The details still need to be finalized, and the ordinance must be written and approved. But one thing seemed clear following a Wednesday night workshop held by the town’s board of commissioners.

Emmitsburg is poised to set limits on residential and commercial growth. After weeks of discussion, the board decided to restrict growth to help the town prevent raw sewage spills and possibly reduce the fines it would face if spill problems continue. The number of building permits the town will issue annually will be determined after a study of the sewer system is completed.

By the time that study is completed, the growth ordinance is advertised properly, and a public hearing is held, it likely will be February or March before the restrictions are enacted. Also, because of changes suggested, the limits may only last one construction season instead of the three years initially discussed.

The decision seemed to be influenced by a mysterious letter from the Maryland Department of the Environment. The letter, which Commissioner Art Elder received anonymously in the mail, said the department can limit sewer connections if spill problems persist.

On Thursday, MDE officials verified that the letter was legitimate but wouldn’t disclose the citizen it was sent to because that person requested anonymity.

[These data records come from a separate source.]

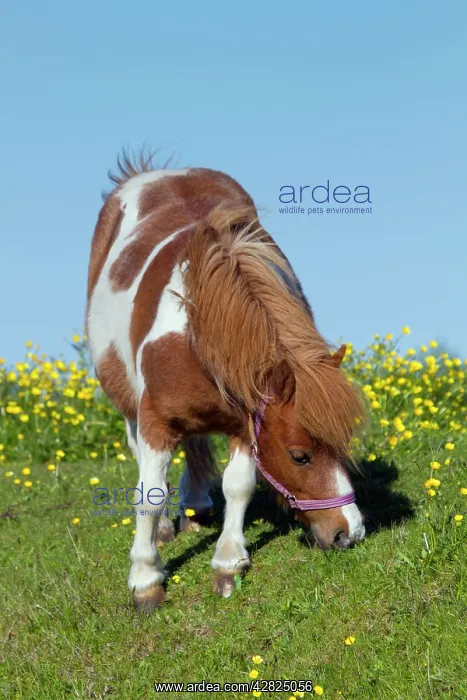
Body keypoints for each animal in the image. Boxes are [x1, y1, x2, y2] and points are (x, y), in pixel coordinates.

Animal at [86, 152, 367, 611]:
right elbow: (149, 495)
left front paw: (228, 563)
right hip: (125, 399)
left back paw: (197, 506)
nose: (349, 531)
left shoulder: (245, 421)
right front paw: (145, 579)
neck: (199, 330)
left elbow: (238, 486)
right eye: (300, 456)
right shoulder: (155, 421)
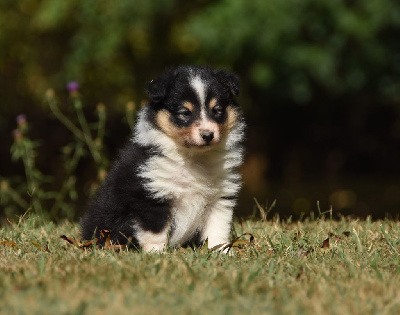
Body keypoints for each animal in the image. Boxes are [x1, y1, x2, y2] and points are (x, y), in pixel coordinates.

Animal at [80, 65, 245, 253]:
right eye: (185, 112)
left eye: (217, 110)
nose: (208, 135)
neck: (194, 158)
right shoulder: (153, 195)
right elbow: (156, 231)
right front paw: (156, 254)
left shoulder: (219, 197)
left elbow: (217, 229)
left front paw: (221, 252)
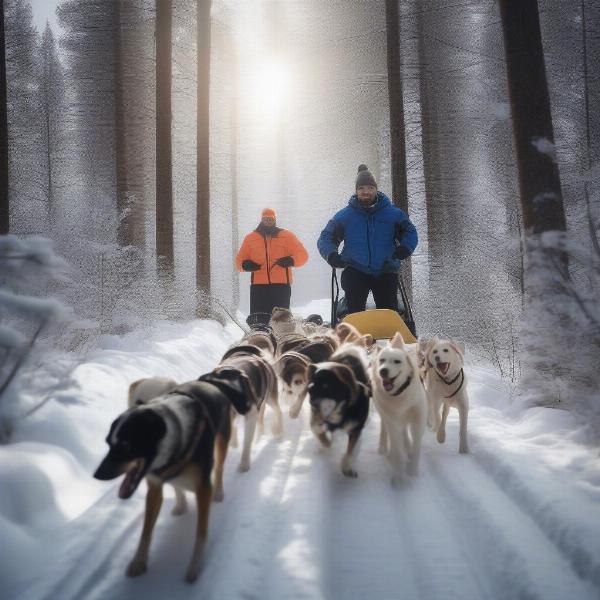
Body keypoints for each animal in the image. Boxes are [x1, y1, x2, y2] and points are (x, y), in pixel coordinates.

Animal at [94, 382, 232, 584]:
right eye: (108, 442)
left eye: (126, 444)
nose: (97, 474)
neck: (178, 434)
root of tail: (209, 383)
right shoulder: (155, 486)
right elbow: (145, 531)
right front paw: (138, 562)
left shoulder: (203, 488)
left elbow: (201, 533)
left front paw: (195, 566)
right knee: (176, 484)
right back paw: (180, 504)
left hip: (222, 443)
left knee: (220, 468)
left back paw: (219, 492)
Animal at [310, 342, 370, 478]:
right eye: (310, 390)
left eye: (326, 388)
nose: (312, 405)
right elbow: (321, 435)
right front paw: (325, 446)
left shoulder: (356, 429)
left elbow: (351, 450)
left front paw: (347, 466)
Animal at [370, 332, 426, 482]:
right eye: (382, 360)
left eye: (397, 361)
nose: (383, 371)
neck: (399, 395)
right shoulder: (392, 421)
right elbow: (396, 448)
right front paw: (399, 474)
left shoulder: (418, 420)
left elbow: (417, 446)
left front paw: (412, 469)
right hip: (386, 416)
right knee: (386, 429)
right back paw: (383, 447)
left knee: (404, 431)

The original concept of the growth plan called for restricting new residential building permits to 25 per year for three years while town infrastructure was repaired. Permits would be issued based on a formula detailed in the plan, and the board reserved the right to issue up to five extra permits each year for hardship cases.

By the meeting’s end, however, the commissioners seemed intent on raising the number of permits allotted annually and condensing the restriction period.

Because the measure is tied to sewer-system problems, the board seemed set on reevaluating the situation two months after the North Sewer Trunk Rehabilitation Project is completed and possibly removing the limits the following month. The replacement-line project is expected to be completed in late 2004.

Commercial and industrial permits, which had been excluded, seem certain to be added to the ordinance in some form.

The commissioners moved toward imposing the restrictions after John Clapp, the town’s attorney, told them they could limit building. He said placing caps on building wasn’t "inherently impermissible" in Maryland and that he found no case law in which state courts ruled on a challenged building restrictions.

Mr. Clapp also advised the board to tie its action to its sewage concerns, to have a plan in place to get the problems fixed, and to lift the restrictions once adequate repairs are made.

Developers have argued that the town’s last opportunity to slow construction is in final plat approval for a subdivisions. Mr. Clapp, however, said plat approval doesn’t provide a vested right to a building permit.

Town Manager David Haller told the board that the town faces hefty fines if sewage spills continue to be a problem. Though there were no spills during the drought in 2002, he said there have been three or four in the last year, including one major one.

Town officials believe the sewer line slated for repairs next year is the major source of wildwater infiltration in the town. Emmitsburg’s wastewater treatment plant routinely exceeds its design capacity when a few inches of rain falls, and Mr. Haller said that North Sewer Trunk is "just about totally collapsed."